The Third Circuit could have considered the issue in In re Armstrong World Industries, Inc., 432 F.3d 507 (3d Cir. 2005), but the parties never raised it, opting instead to rely on other “equitable considerations to allow an exception to the absolute priority rule” that would justify the distribution of warrants under a plan to existing equity holders despite less than full payment to a senior class. In an earlier ruling, In re PWS Holding Corp., 228 F.3d 224 (3d Cir. 2000), the Third Circuit construed 203 North LaSalle in rejecting a challenge to a plan on the basis that releases of affiliates of junior equity allowed the equity holders to receive or retain property “on account of” their junior interests violated the absolute priority rule.

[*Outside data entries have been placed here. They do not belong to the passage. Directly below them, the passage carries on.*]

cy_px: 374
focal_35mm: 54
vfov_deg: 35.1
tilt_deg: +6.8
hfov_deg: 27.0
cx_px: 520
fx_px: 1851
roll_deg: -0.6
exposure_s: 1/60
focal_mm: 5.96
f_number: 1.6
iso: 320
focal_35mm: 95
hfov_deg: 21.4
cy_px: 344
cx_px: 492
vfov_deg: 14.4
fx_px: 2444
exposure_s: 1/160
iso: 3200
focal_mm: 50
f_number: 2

Finally, in Carrieri v. Jobs.Com Inc., 393 F.3d 508 (5th Cir. 2004), the Fifth Circuit cited 203 North LaSalle in affirming lower court rulings that shares of stock (with a redemption provision) and warrants (with a repurchase provision) are properly characterized as “equity securities” instead of “claims,” such that the absolute priority rule precluded any distribution under a plan to the shareholders absent payment in full of creditor claims.

In Castleton Plaza, the Seventh Circuit broke new ground by explicitly expanding the scope of the absolute priority rule to preclude plan distributions to parties closely affiliated with members of a junior class and by expressly applying 203 North LaSalle’s mandate that the adequacy of proposed new value be subject to competition.

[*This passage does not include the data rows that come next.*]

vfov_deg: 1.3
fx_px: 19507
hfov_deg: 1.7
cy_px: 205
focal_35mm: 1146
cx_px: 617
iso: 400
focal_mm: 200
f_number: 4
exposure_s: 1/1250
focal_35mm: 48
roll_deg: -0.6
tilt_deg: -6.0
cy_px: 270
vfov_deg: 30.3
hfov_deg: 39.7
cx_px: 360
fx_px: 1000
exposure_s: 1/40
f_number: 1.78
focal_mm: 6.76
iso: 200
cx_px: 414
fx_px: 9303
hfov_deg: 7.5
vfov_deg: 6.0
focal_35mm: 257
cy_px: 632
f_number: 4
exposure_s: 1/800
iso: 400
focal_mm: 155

Several lower courts previously have addressed the competition element of the new value exception. For example, in H.G. Roebuck & Son, Inc. v. Alter Communications, Inc., 2011 BL 147642 (D. Md. June 3, 2011), the court ruled that a “new value” chapter 11 plan without any market valuation of equity to be retained by existing shareholders and without any opportunity for a competing plan violated the absolute priority rule, consistent with 203 North LaSalle. See also In re RTJJ, Inc., 2013 BL 31910 (Bankr. W.D.N.C. Feb. 6, 2013).

According to 203 North LaSalle and Castleton Plaza, competition means: (i) a competitive bidding process for new equity to be distributed under a chapter 11 plan; or (ii) the opportunity for other stakeholders to propose a competing plan (presumably by termination of exclusivity if it has not already expired). At this juncture, the ramifications of this approach, if adopted by other courts, are unclear. At the very least, it may open the door for enhanced creditor recoveries by subjecting the adequacy of new value contributions to the market—to the extent there is one. In addition, it is not clear exactly what it means to expose the equity to a competitive process. What affirmative measures does a debtor need to take in order to satisfy the requirement? Is there a requirement to make such a showing in the absence of an absolute priority objection?

A bankruptcy court in the Seventh Circuit has already applied Castleton Plaza to preclude confirmation of a new value plan providing for distribution of new equity to an insider without competition. See In re GAC Storage Lansing, LLC, 2013 BL 53422 (Bankr. N.D. Ill. Feb. 27, 2013) (“In light of the Castleton decision, the Court determines that the absolute priority rule applies, despite the fact that Schwartz is not a direct owner or investor. The Debtor’s Plan proposes to give Schwartz, an insider of the Debtor, preferential access to an investment opportunity in the Reorganized Debtor and is therefore subject to competitive bidding, as the holding in Castleton instructs.”), vacating and superseding In re GAC Storage Lansing, LLC, 2013 BL 8095 (Bankr. N.D. Ill. Jan. 10, 2013).